Fajarasia.id – Ketua MPR RI Ahmad Muzani menegaskan peran penting Nahdlatul Ulama (NU) dalam perjalanan bangsa Indonesia. Dalam puncak perayaan harlah ke-100 tahun Masehi PBNU di Istora Senayan, Jakarta, Muzani menyebut kontribusi NU begitu besar sejak masa perjuangan kemerdekaan hingga menjaga keutuhan negara.
“Kontribusi NU terhadap Republik Indonesia sejak berdiri sampai sekarang sangat besar. Bahkan sebelum Indonesia merdeka, NU sudah melahirkan organisasi seperti Ansor pada 1934 dan Banser pada 1936 untuk memperkuat perlawanan terhadap penjajah,” ujar Muzani.
Ia mengenang heroisme santri dan warga NU dalam peristiwa bersejarah, termasuk saat Surabaya menjadi medan pertempuran melawan Inggris dan Belanda. Fatwa jihad yang dikeluarkan Hadratussyaikh KH Hasyim Asy’ari kala itu menjadi pemicu semangat santri dan rakyat untuk bersatu mengusir penjajah dengan senjata sederhana seperti bambu runcing.
Tak hanya di masa kemerdekaan, NU juga tampil menjaga ideologi bangsa saat terjadi ancaman komunisme di Madiun. Meski banyak kiai dan pesantren menjadi korban, santri tetap teguh melawan demi keselamatan negara.
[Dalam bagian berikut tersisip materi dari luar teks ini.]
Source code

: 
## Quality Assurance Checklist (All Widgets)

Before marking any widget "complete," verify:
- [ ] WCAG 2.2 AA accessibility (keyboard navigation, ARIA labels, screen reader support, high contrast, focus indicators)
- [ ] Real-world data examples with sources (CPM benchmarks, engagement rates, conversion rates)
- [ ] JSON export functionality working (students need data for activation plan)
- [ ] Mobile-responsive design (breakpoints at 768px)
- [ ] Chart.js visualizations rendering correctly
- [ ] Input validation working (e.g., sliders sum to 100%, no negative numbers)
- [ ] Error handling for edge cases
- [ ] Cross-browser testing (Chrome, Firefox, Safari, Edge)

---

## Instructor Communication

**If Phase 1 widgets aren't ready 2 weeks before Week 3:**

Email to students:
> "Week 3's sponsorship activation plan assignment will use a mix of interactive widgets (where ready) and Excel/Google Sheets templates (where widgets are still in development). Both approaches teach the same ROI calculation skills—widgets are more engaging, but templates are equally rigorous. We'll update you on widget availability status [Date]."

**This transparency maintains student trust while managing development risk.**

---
Muzani menambahkan, kekuatan NU tidak hanya hadir lewat perjuangan fisik, tetapi juga melalui doa-doa yang terus dipanjatkan. “Istighosah, yasinan, tahlilan, zikir, hingga salawatan menjadi bagian dari ikhtiar NU untuk keselamatan bangsa,” jelasnya.
Menurut Muzani, doa dan perjuangan NU inilah yang membuat Indonesia tetap kuat dan bersatu menghadapi berbagai ujian. “Itu sebabnya bangsa ini berutang kepada NU,” tegasnya.
Ia berharap NU tetap konsisten mengisi kemerdekaan dengan menjaga persatuan bangsa. “Indonesia adalah negara besar dengan keragaman suku, adat, budaya, dan agama. Tidak ada pilihan lain selain bersatu, dan NU selalu berdiri di depan menjaga persatuan itu,” pungkas Muzani.